• Problem: Your response should be an exact transcription of the data, images excluded.

• Recorded information:
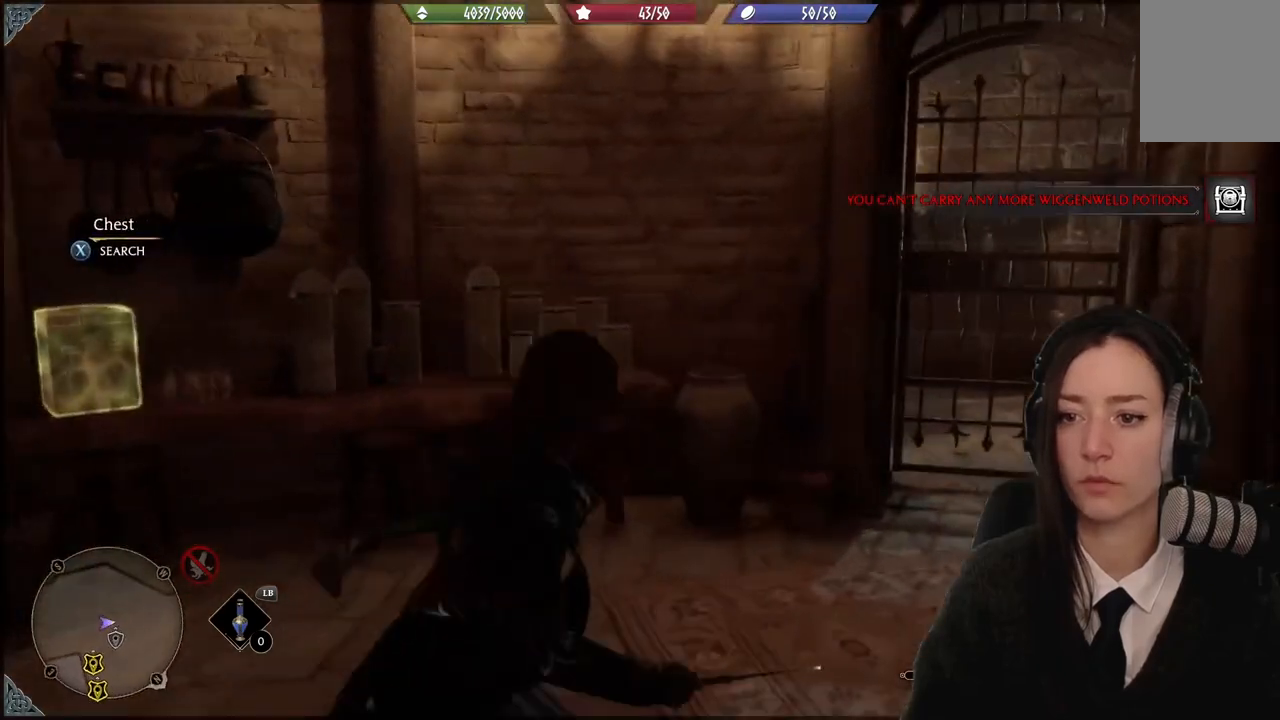
{"buttons": [], "left_stick": "center", "right_stick": "down-left", "events": [[267, "right_stick", "down-left"], [333, "left_stick", "center"]]}
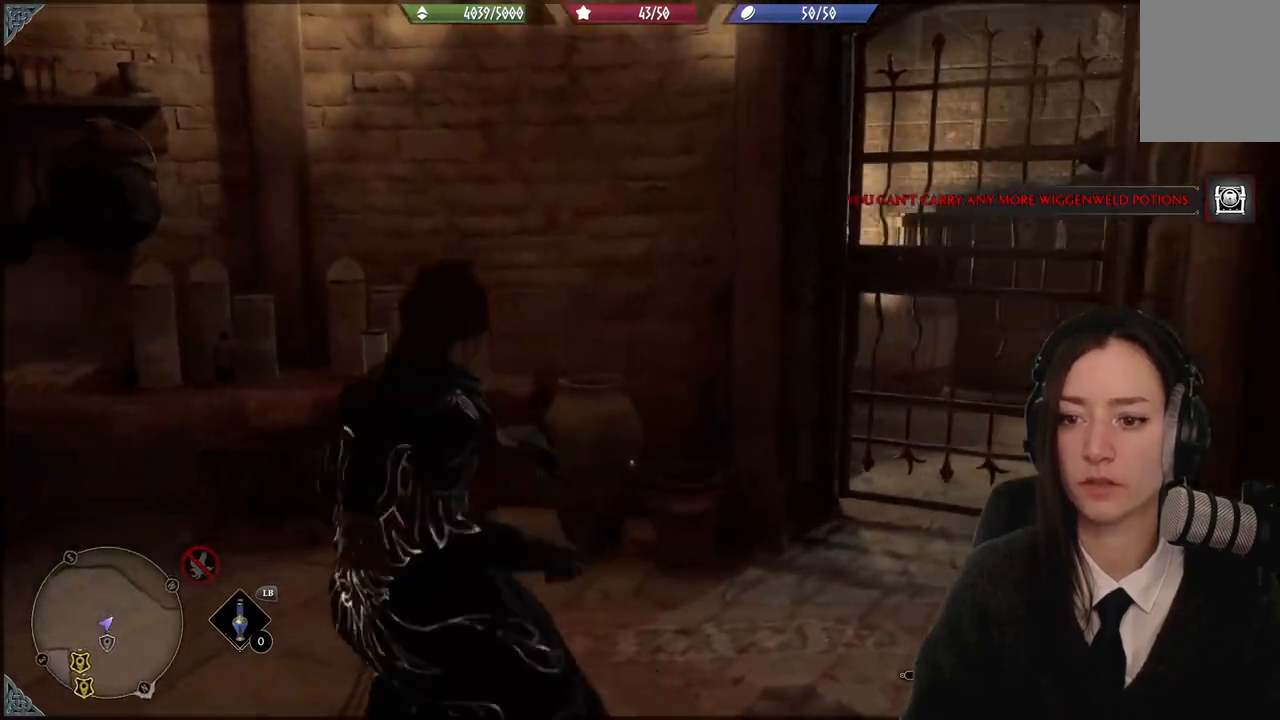
{"buttons": [], "left_stick": "center", "right_stick": "down-left", "events": []}
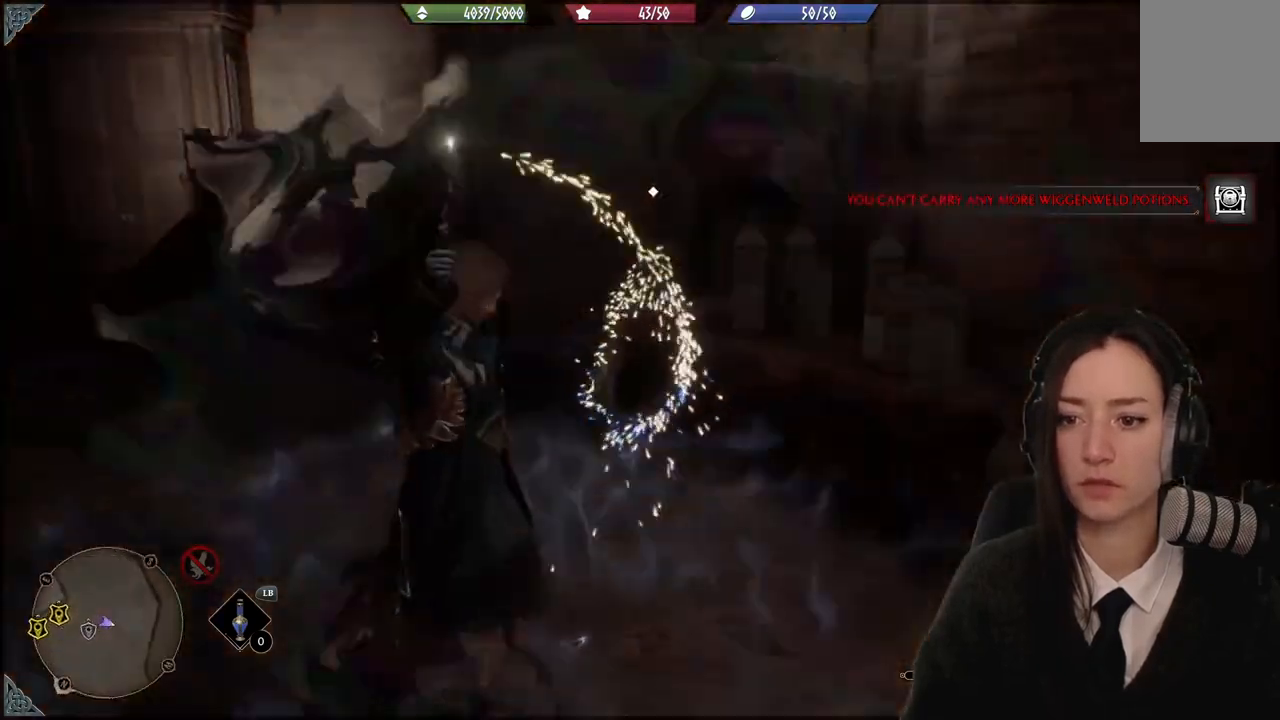
{"buttons": [], "left_stick": "center", "right_stick": "center", "events": [[200, "right_stick", "center"]]}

• The completed task:
{"buttons": [], "left_stick": "center", "right_stick": "down-left", "events": [[267, "right_stick", "down-left"], [333, "left_stick", "center"]]}
{"buttons": [], "left_stick": "center", "right_stick": "down-left", "events": []}
{"buttons": [], "left_stick": "center", "right_stick": "center", "events": [[200, "right_stick", "center"]]}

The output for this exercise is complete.